What is the Pile? What is in it?

The Pile is a 825 GiB diverse, open source language modeling dataset that consists of 22 smaller, high-quality datasets combined together. For more information, please read the paper or the datasheet on arXiv.

Who can use the Pile?

The Pile was primarily designed for researchers training large-scale language models. It also may be of interest to other researchers interested in topics such as bias, online discourse, and text compression.

Where can I get the Pile?

The data can be downloaded here.

Can I add something to the Pile?

Pile v1 is finalized and is no longer accepting contributions.

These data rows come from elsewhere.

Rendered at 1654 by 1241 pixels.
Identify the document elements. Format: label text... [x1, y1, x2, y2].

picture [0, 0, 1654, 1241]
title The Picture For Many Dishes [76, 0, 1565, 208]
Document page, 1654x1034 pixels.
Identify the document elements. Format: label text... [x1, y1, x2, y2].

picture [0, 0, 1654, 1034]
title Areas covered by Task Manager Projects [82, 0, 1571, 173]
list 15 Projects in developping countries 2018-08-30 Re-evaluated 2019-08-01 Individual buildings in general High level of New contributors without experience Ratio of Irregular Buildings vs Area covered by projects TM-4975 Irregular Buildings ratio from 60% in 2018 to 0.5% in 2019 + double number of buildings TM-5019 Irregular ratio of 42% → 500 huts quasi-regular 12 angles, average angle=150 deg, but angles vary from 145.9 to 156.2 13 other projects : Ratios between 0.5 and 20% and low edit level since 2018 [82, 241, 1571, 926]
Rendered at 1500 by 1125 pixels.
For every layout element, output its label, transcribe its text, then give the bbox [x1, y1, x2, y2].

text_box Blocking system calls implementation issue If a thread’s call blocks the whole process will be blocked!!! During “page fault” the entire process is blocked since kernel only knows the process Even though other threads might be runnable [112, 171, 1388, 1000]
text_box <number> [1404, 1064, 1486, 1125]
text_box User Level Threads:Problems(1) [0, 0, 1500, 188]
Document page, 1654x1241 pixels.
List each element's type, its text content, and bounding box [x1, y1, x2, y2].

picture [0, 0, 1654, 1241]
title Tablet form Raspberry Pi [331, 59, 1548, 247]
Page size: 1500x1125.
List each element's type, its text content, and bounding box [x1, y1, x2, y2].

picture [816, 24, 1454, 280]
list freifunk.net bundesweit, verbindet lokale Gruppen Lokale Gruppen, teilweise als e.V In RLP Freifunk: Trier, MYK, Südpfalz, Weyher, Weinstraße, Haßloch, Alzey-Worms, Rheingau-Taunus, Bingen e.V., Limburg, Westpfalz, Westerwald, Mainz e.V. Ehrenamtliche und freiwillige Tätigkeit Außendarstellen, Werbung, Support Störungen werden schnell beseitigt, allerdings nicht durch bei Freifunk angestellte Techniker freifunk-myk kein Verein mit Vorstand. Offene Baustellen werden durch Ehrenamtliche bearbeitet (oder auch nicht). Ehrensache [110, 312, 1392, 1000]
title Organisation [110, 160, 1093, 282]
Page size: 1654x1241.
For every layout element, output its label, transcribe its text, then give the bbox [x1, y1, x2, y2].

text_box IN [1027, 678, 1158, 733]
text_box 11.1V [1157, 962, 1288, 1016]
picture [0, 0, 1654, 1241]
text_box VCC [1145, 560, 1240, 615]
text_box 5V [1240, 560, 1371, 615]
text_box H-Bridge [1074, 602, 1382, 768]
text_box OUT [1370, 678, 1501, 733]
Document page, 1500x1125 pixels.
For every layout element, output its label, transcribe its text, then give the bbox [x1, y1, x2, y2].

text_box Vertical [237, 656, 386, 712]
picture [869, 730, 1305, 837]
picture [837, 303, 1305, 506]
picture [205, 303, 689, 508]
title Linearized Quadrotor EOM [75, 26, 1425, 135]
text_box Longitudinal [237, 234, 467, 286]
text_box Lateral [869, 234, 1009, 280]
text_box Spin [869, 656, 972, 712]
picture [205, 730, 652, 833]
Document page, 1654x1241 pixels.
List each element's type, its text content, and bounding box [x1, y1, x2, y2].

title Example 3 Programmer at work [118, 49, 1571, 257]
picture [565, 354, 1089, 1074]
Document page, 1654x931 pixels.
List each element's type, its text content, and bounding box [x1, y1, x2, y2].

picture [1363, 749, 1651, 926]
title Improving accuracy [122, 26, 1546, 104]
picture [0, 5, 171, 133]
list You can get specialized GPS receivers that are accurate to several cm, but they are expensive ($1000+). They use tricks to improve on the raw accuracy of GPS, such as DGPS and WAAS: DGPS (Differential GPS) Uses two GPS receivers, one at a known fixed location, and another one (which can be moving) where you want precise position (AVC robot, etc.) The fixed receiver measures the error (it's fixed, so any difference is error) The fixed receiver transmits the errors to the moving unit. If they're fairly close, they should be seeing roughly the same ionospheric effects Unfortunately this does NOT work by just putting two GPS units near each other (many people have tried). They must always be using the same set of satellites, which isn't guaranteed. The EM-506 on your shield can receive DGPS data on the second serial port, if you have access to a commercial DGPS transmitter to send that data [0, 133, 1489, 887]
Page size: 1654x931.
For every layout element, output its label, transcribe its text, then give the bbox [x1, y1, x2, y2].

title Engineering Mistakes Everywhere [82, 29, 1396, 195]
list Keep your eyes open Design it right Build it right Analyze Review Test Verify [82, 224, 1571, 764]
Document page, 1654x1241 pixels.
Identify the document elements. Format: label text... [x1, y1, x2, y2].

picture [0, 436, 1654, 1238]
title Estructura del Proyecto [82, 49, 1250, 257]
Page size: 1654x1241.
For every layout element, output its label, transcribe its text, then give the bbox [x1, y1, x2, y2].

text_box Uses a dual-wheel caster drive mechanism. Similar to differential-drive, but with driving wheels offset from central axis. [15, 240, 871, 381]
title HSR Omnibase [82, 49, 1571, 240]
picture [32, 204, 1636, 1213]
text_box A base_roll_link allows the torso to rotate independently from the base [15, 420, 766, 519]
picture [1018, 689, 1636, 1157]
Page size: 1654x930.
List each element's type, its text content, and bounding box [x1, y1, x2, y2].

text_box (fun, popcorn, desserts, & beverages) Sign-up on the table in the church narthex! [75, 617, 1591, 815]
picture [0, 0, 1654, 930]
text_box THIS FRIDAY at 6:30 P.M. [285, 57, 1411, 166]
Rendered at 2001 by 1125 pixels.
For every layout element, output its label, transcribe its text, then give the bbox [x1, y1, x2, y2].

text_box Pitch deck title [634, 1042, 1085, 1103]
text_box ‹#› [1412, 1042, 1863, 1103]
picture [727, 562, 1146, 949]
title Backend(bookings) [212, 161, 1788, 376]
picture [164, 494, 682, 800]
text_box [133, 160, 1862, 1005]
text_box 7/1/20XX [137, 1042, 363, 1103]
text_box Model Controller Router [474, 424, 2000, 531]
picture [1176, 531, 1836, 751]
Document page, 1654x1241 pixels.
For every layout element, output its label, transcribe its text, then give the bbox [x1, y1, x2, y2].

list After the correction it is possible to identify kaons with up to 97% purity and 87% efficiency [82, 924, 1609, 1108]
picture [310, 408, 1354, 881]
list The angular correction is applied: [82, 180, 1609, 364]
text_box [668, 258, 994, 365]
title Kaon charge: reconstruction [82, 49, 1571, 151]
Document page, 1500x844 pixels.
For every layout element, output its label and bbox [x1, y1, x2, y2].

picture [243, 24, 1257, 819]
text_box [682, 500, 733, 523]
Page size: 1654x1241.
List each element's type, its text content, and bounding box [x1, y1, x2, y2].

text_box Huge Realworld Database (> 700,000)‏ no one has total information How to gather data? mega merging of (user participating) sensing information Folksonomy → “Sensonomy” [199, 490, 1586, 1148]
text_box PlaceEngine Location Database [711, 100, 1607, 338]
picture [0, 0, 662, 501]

Have you considered adding Discord logs?

Yes. We decided against it, as there are good privacy reasons Discord users may not expect or want their conversations unwittingly added to a public dataset like this. Collecting such a dataset would most likely also violate Discord’s ToS. In general, more trouble than they’re worth.

Can I make my own version of the Pile?

Of course! For just this reason, all of the components and the Pile creation process are reproducible. The code used to create the Pile can be found here. Links to the code for reproducing each component are also available at that repo.